Somewhere near the tail end of the ceremony a man came around with a tray of orange colored rice. Everyone took a little. I had mine in my hand and looked at Mary Ann. She said “eat it”. So I did. Everyone around me started laughing at my expense. The purpose the rice, as ANYONE would know, was to throw it at the newlyweds. So the man came back, still humored by me and gave me some more rice.
The next ceremony was three circuits by the newlyweds around the tree of life, with a pause for some words from the holy man at each completed circuit. These words, as were the rest of the ceremony, were in ancient Sanskrit language. Nobody speaks it anymore. It is like going to a wedding in a church in L.A. and having it done in Latin.
Then it was time to give presents. Besides a nice cash present we gave the groom back in Sharjah, we found a really pretty marble photo frame for the bride. We had it wrapped and we gave it to a family member while we were being mobbed upon our entrance. It sort of disappeared.

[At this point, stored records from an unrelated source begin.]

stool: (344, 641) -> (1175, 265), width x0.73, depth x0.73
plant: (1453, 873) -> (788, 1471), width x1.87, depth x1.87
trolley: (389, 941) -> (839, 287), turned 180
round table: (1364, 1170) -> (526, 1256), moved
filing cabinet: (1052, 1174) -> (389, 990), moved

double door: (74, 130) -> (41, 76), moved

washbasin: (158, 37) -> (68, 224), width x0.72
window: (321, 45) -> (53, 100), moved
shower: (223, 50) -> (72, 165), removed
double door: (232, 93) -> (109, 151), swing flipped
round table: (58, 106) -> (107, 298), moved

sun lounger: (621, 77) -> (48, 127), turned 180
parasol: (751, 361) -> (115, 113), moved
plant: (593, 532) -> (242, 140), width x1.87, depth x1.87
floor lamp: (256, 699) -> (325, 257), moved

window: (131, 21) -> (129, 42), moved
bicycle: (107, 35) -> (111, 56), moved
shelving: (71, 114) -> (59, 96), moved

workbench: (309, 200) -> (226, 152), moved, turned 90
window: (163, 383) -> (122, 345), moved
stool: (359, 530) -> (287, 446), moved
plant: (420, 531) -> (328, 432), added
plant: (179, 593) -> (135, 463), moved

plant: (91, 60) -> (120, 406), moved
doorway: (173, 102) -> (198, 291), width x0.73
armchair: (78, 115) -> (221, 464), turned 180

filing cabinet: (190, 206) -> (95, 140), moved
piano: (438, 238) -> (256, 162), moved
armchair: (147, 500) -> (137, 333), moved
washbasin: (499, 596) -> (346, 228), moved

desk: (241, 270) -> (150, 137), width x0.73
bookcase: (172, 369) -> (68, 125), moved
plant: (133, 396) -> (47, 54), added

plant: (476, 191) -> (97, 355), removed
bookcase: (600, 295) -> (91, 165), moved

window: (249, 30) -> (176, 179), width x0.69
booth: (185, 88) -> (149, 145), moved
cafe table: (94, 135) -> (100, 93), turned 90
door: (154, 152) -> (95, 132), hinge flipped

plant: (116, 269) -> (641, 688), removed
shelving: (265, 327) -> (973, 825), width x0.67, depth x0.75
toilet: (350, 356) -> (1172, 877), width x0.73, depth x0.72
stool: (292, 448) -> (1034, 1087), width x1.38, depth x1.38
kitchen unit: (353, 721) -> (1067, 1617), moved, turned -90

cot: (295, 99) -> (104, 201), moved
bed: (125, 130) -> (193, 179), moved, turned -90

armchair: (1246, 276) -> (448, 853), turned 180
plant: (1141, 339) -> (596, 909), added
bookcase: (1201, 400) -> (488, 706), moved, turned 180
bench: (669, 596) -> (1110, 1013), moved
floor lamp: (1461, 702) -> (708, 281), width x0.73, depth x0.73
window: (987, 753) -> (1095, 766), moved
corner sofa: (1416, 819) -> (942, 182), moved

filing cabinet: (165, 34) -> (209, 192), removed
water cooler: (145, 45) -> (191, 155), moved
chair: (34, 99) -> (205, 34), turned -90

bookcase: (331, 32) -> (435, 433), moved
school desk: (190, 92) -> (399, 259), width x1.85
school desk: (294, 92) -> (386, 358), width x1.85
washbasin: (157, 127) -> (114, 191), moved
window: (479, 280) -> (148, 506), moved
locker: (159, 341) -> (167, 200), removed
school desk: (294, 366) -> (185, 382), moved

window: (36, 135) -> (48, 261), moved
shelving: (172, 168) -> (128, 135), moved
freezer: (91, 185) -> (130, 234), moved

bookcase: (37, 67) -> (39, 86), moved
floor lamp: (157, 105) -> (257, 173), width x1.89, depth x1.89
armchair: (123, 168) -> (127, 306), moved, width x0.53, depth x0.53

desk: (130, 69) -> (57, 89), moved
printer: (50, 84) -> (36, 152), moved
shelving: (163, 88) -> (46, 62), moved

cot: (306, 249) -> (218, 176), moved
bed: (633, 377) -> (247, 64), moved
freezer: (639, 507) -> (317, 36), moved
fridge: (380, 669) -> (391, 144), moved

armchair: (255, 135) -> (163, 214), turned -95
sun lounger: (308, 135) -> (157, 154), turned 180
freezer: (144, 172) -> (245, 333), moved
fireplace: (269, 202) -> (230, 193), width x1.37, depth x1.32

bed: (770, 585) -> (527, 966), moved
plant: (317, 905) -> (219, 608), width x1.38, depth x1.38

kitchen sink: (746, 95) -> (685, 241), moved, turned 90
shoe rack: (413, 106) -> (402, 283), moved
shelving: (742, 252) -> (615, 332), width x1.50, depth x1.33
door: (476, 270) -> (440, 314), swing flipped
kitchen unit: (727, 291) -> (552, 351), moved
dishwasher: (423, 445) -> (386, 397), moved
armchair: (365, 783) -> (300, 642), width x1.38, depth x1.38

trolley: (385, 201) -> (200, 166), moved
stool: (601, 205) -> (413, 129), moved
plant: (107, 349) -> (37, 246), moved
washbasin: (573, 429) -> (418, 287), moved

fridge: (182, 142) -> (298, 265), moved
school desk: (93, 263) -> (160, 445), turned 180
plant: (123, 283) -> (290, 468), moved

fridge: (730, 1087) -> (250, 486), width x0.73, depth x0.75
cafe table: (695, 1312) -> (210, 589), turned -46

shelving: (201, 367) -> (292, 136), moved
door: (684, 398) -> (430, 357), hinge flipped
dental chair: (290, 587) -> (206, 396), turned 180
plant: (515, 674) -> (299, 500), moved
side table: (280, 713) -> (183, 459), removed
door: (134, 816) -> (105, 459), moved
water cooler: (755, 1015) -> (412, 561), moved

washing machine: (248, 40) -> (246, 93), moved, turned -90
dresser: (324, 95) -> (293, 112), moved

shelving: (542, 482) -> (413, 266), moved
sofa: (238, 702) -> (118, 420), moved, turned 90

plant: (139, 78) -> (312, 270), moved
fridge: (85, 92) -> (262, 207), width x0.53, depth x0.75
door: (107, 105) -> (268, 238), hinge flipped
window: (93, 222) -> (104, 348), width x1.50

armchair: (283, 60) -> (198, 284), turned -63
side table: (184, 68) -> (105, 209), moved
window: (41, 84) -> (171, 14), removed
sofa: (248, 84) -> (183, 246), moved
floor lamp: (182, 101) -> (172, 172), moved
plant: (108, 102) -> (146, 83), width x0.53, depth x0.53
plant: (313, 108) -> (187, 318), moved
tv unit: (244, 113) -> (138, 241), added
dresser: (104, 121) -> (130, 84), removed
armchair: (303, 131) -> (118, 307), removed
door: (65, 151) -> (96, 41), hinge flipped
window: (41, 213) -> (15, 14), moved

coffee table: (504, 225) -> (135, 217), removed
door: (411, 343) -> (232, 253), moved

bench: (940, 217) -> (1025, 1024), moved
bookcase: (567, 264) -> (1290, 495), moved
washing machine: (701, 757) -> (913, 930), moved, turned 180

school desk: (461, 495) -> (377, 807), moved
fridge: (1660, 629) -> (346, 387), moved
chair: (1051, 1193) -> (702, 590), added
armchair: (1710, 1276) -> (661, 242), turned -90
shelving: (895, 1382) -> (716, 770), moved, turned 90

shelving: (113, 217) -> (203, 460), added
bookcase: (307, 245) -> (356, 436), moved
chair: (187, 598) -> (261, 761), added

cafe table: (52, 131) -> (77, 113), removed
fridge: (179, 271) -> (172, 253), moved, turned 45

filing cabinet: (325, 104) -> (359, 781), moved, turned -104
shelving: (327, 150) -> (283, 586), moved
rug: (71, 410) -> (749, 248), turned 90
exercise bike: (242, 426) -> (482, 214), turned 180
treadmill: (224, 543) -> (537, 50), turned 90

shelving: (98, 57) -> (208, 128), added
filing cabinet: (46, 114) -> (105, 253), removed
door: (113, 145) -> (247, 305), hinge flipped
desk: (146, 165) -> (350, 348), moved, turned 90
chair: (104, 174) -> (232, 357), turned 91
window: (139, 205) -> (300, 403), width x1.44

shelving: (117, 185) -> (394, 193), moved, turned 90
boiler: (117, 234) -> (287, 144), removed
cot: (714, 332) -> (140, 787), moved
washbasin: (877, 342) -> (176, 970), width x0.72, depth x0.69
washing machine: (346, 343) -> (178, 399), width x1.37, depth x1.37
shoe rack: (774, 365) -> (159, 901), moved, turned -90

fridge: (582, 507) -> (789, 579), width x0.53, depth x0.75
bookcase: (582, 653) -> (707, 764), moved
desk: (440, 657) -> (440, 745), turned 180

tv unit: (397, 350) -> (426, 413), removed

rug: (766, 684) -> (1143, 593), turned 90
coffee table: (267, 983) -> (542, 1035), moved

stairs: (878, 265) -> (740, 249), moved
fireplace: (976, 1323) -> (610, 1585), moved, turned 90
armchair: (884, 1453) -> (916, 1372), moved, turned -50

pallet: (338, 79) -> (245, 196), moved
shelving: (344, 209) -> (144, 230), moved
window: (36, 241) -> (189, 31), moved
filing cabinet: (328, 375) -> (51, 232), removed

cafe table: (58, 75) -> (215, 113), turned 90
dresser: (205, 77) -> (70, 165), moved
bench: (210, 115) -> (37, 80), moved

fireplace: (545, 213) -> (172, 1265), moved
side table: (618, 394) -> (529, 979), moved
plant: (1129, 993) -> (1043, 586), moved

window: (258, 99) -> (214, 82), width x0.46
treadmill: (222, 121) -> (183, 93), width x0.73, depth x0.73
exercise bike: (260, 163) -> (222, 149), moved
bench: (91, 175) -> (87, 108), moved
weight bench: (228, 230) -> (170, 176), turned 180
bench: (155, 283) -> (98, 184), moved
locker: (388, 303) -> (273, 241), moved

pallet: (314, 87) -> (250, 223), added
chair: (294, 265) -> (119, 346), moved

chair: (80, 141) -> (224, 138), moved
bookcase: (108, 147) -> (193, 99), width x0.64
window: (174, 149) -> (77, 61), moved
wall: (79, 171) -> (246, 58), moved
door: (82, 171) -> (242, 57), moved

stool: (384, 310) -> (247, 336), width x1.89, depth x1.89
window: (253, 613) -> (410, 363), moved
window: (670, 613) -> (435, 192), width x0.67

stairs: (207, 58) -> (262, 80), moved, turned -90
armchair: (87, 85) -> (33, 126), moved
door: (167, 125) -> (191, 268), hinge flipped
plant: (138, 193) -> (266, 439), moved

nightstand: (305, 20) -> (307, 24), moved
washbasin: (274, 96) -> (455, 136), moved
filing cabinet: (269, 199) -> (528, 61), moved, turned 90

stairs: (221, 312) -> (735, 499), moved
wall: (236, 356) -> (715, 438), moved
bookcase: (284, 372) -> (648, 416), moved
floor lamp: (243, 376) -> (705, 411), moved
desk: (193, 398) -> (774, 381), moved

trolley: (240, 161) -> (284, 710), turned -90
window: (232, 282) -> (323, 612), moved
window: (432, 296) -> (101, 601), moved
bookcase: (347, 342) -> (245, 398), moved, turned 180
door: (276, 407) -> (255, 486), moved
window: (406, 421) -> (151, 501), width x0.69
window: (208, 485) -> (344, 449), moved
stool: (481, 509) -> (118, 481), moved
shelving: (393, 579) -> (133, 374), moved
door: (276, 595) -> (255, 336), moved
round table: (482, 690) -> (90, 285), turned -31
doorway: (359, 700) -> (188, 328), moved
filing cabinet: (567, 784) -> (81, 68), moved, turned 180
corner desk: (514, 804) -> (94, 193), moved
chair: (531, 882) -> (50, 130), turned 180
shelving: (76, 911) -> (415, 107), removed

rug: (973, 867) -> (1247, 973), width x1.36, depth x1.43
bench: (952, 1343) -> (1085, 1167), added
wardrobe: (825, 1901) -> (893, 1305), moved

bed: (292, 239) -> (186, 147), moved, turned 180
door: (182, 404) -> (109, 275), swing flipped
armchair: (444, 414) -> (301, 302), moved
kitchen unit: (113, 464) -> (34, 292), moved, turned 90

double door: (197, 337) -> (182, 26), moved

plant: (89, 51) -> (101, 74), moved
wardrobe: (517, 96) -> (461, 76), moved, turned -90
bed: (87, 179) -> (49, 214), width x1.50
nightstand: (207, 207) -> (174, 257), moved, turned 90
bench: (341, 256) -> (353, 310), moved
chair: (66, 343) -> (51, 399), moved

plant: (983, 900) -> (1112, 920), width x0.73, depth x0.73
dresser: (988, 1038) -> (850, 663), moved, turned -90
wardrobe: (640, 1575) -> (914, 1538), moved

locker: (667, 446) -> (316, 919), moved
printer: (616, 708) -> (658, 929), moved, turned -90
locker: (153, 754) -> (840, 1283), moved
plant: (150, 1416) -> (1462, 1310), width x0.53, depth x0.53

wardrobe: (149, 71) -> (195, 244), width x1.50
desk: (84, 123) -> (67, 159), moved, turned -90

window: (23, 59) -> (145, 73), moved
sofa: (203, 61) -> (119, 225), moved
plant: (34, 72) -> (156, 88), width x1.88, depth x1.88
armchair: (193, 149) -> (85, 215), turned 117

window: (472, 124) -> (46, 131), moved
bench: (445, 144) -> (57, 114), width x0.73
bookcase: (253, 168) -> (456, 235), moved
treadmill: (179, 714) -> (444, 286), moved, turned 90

The gifts from the other guests were ether some Rupees, or in most cases, gold. Everyone passed by the bride an put a gold chain on her, or a gold ring on the groom, or both. We realized that was just another thing we were clueless about. The bride started smiling a bit more as her chest became laden with that certain metal that causes fevers in us all.
We were out of Rupees because the ATM machine was not working that morning, and our present had been taken into some holding room. But then the groom’s brother showed up with it and told us to get in line to present it. An 8 x10 marble frame is heavy enough to make her think she was receiving a gold bar. I hope she is not disappointed.
The ceremony was now over. Right on time, 6 to 7:30. The band stopped playing and everyone made a dash for the dining hall. At first, Mary Ann was not so sure she wanted to eat anything here. But everyone was insistent we eat. They took us outside to wash our hands and sat us down at a community table where the only place setting was a banana leaf. They put generous helpings of wonderful dishes in front of us. We had to eat with our hands of course, and mind you, as we were reminded, not the left hand. The food was really tasty. I know I’ll never eat anything we had ever again, but not because I don’t want to.
I noticed during the ceremony that the bride’s father had a righteous moustache. I goaded him into a little moustache twisting competition. He won, his is a better moustache. We bonded on that one and I think he will remember me for it.
I made the decision that I was tired of being Sandy Koufax, and decided we should head for the showers before we started being asked for autographs. We said or goodbyes. No one thought we should be leaving, but we wanted to give the day back to the couple, so off we went.
I hope you enjoyed crashing this wedding as much as I enjoyed telling you about it.